Time and time again she has thought about leaving. Venturing outside, bare feet on soft grass, the sights and wonders of the world. But without the drawbridge working, without her knowing how it works, she is stuck within the stone walls of her home.

Swimming across the moat would surely mean death. She would sink, floundering in the dark water, until she lay lifelessly at the bottom.

If the moat even had a bottom.

She could build a bridge, a boat, some sort of gliding thing to fly above the sparkling ring of water that sat around the castle. But her time is severely lacking, she has other, more pressing things to do, and, truth be told, she is afraid of what she might find outside the walls. Although they keep her inside, she can recount nights when she watched torrents of rain pour down from her window, and was thankful and relieved that she didn't have to be out there, freezing and shivering and soaked amidst the sheets of rain.

But only a little, of course. She is only a little afraid, she will cross the moat someday.


Somehow, she is still unconvinced.


Just as she is kept in by the moat, the children are kept out. They whisper to each other in the dark as they dazzle themselves with visions of a face in the window, a figure on the roof.

"What're we gonna do now—"

"Throw a rock at it—"

"Do you want to get killed—"

"It's not like there could actually be someone living in that old muckabout," one says, drowning out the rest of their whispers with false bravado. "And we can just swim over. Your shirt needs a washing anyway, Jimothy."

"Just call me Jim," Jimothy mutters, sullenly. "And my shirt isn't dirty, Katrina."

One by one, they cross over the deep, dark barrier, moonlight reflecting off of the waters.

"You're going to knock, Jimothy," Katrina says, to sighs of relief from the others.

"Why me?"

"Your shirt's dirty."

"Call me Jim first."

"Fine, Jim. Go ahead."

Three heavy knocks sound on the old wooden gate, the sound spreading farther than it should, reaching outwards and upwards through doors and walls and—


—and the stone towers on either side of the castle, shaking her awake.

What on earth could possibly—

Voices in the quiet, velvet darkness, on her side of the moat.

How could that happen? she wonders as she lights a candle, starting the way down to that dastardly drawbridge.


"A face in the window," Jimothy whispers, marveling. "With a candle."

"You mean it's real?"


They're talking about her, she realizes, but she doesn't know what they're saying. She wants to ask them questions, so many questions, but if she can't talk then she can't even do anything—but she opens the window anyway.


"Why isn't she saying anything?"

"Can she say anything?"

Well, they think, it is reasonable that a girl cooped up all alone wouldn't be able to talk. They make writing motions with their hands, questioning, and she thinks for a moment and leaves with the candle, leaving them all to fear in the dark until she comes back with parchment and pen.

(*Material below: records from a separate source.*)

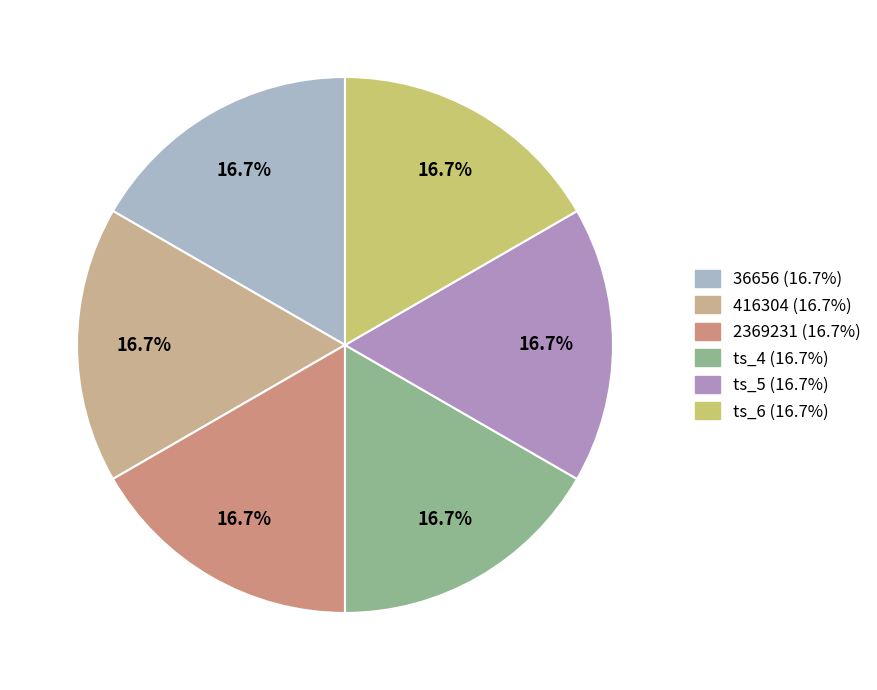

How many slices are in this pie chart?

6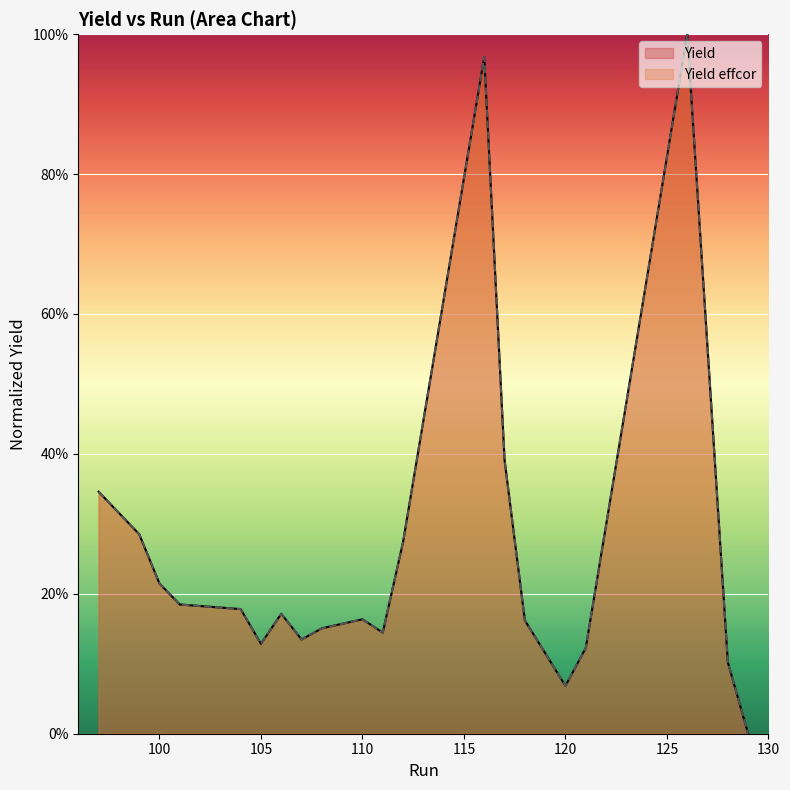

What is the average value of the Yield series?

0.3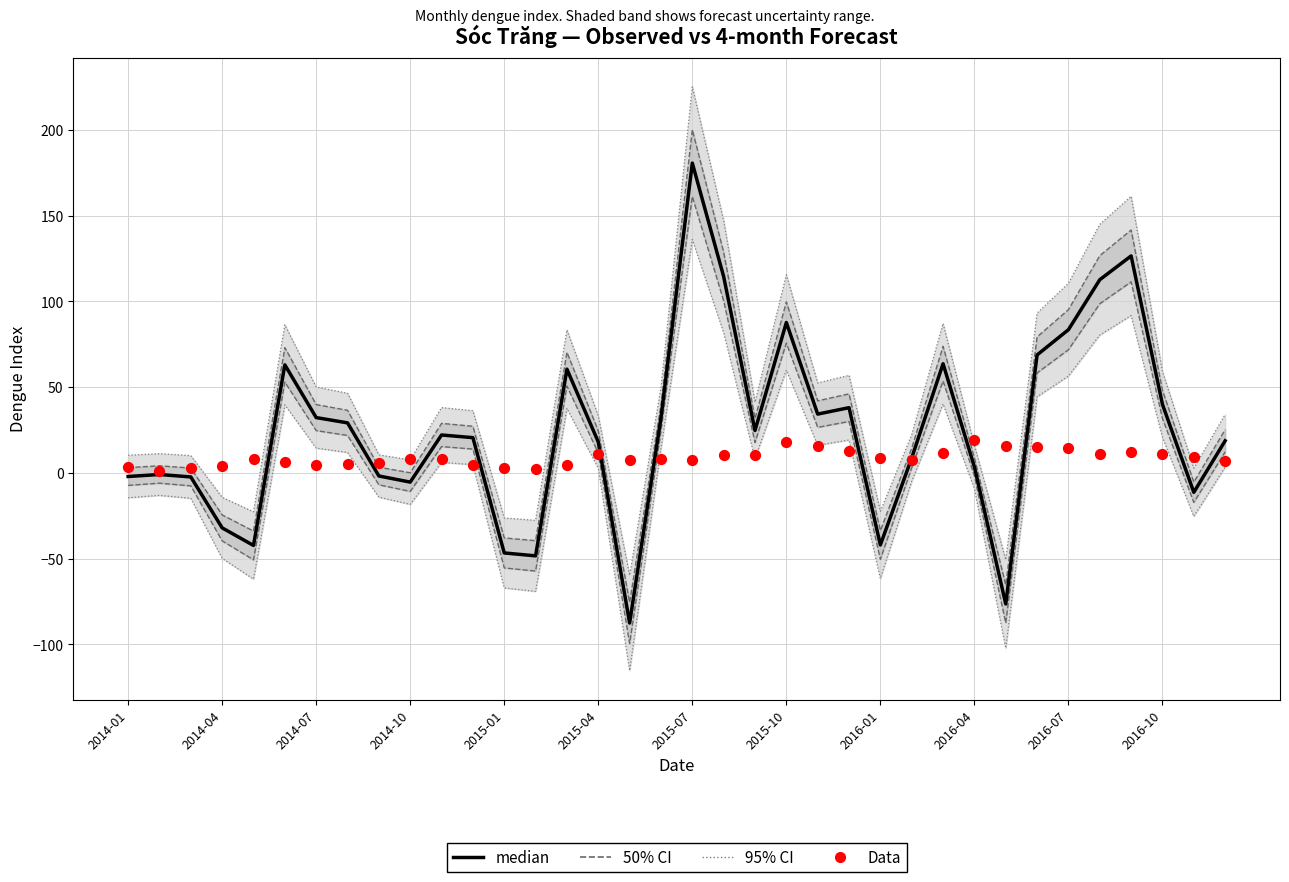

Which series has the largest total across all categories?

median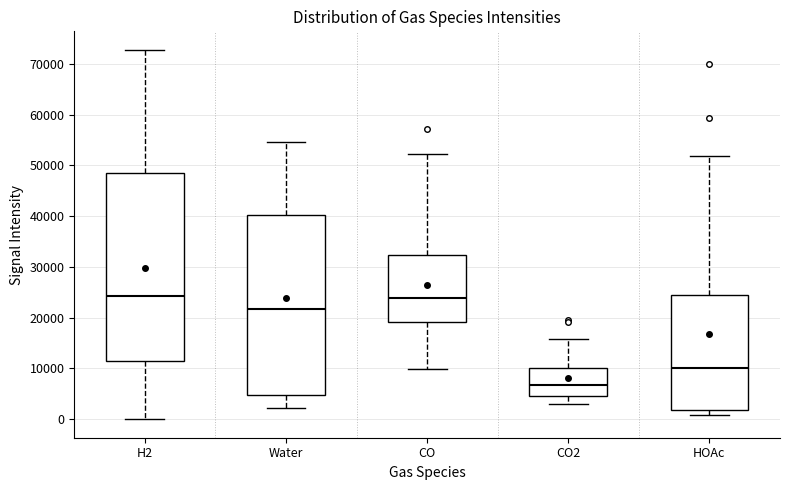

Where is the lower edge of the box for HOAc on the y-axis? The values are not printed on the chart, so give them approximately, as read against the axis.

2000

What to ask? she thinks. What to say? Better to let them write first, then, and they descend upon the parchment, eager, shoving it back into her waiting hands minutes later.

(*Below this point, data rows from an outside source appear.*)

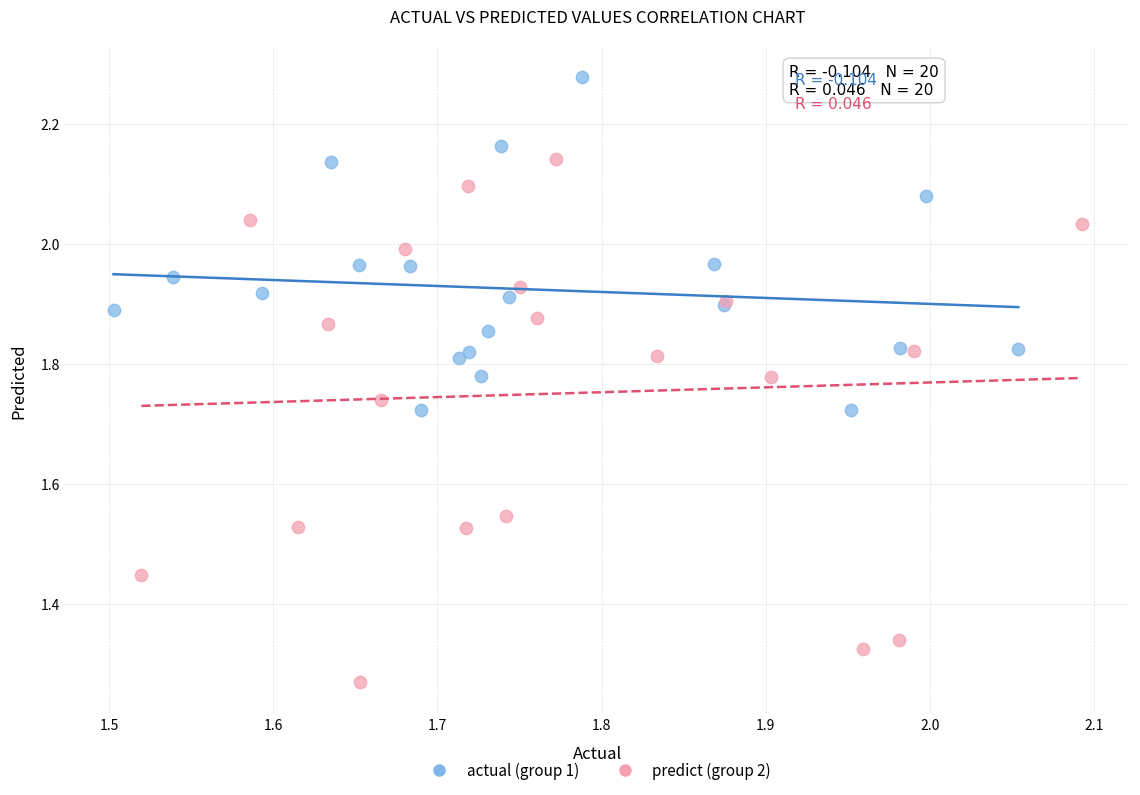

Which series reaches the maximum Y coordinate?

actual (group 1)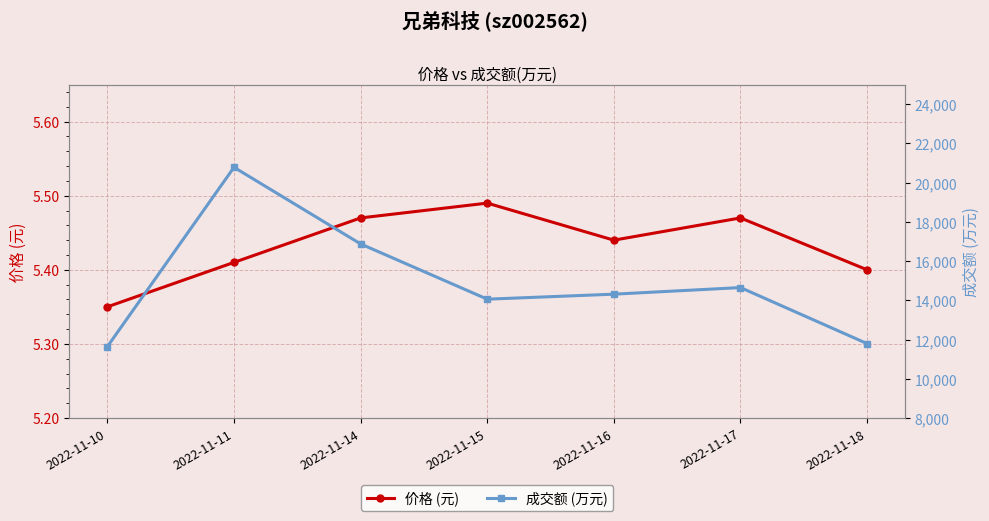

What is the value of the 成交额 (万元) point at the 2nd from the left?

20782.0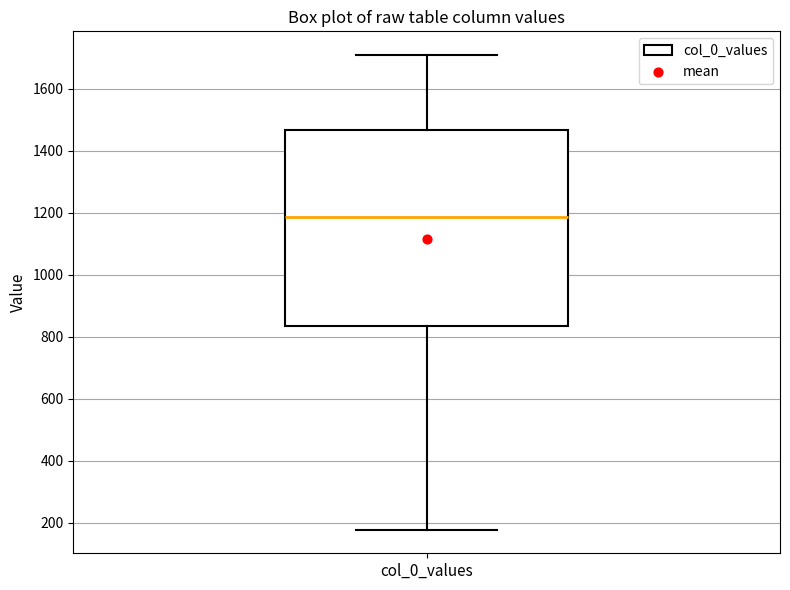

Read this box plot against the y-axis: the position of the median line, the range covered by the box, and the ends of both whiskers. The values are not printed on the chart, so give them approximately, as read against the axis.

median 1180, box 840 to 1460, whiskers 180 to 1700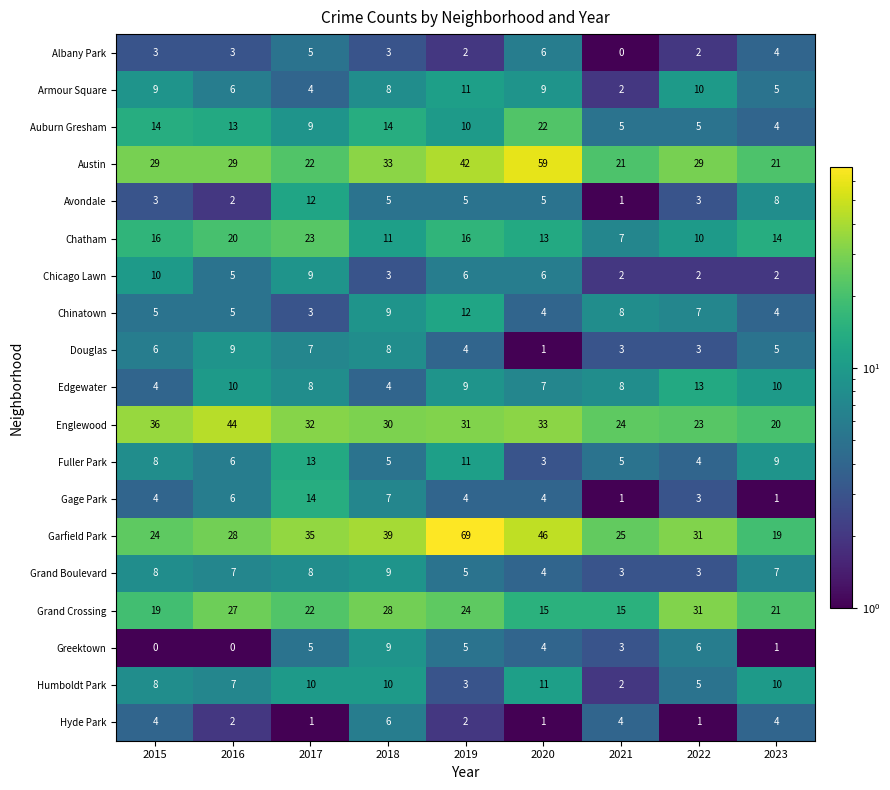

How many series are shown in this chart?

19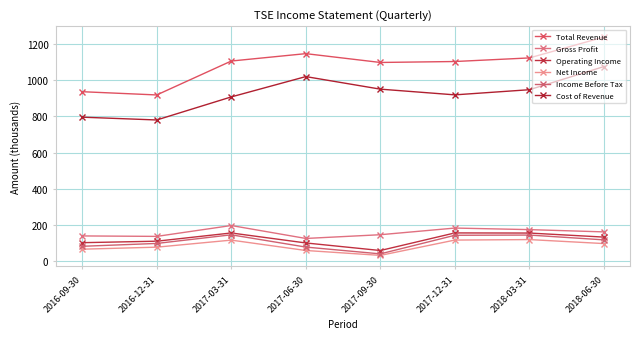

What are all the series names shown in the legend?

Total Revenue, Gross Profit, Operating Income, Net Income, Income Before Tax, Cost of Revenue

How are you alive? they ask. How long have you been living here? What do you do all day? Why haven't you gone out?

But, most puzzling: What is your name?

She answers every question but the last—a garden, all her life, read and think and work, the dastardly drawbridge, and sits to ponder the last question while they read her answers.

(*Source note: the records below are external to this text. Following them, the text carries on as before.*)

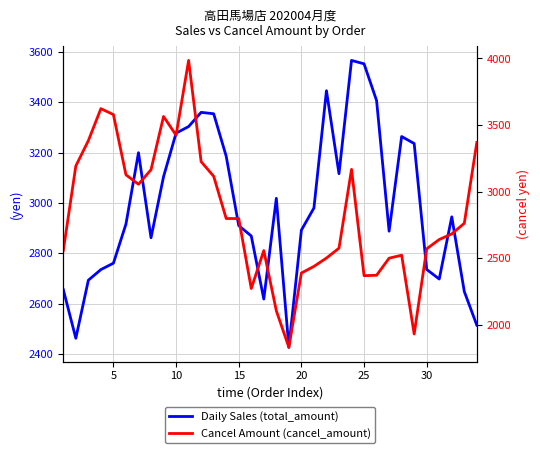

Is it true that Daily Sales (total_amount) equals 4290.0 at 20?

False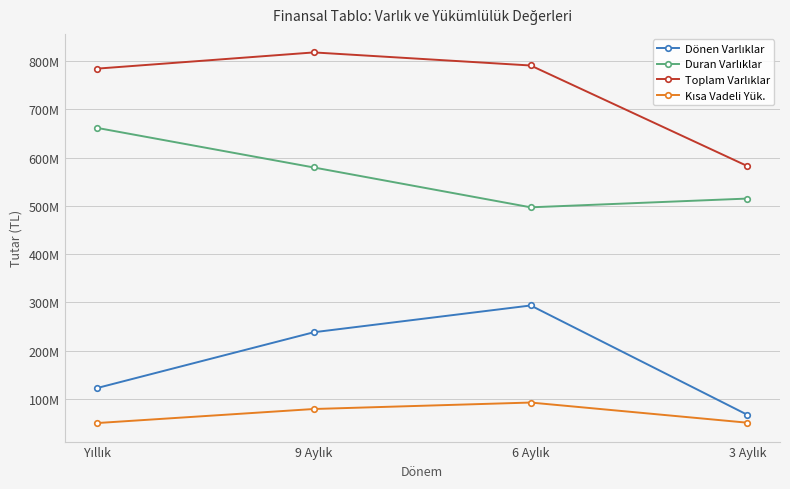

At which category is the sum across all series the highest?

9 Aylık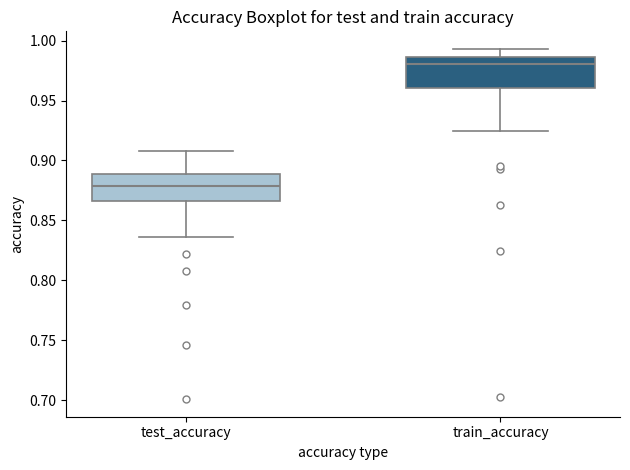

Where is the upper edge of the box for train_accuracy on the y-axis? The values are not printed on the chart, so give them approximately, as read against the axis.

0.985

"She doesn't have a name, either," Katrina murmurs, and they suppose that no, how could you possibly need a name when you are the only one in this empty castle?

"We could give her one," Jimothy says, and they nod in agreement.

"And we could get her out of here, too."


The sky is lightening, she is thinking, idly, when suddenly parchment is shoved into her hands again.

Come back with us, it says. To our village. You can climb out the window and we'll carry you across the moat and also do you think Elowyn is a good name, it means elm tree?


The children swim back across, another member added to their group. They carry her when she flounders and help her up onto shore.

The great walls sigh as she leaves them behind with the feeling of resting after a long, long day.

"Elowyn," they say, and she knows what they mean.

"Elowyn," she says, and she steps into the sunrise.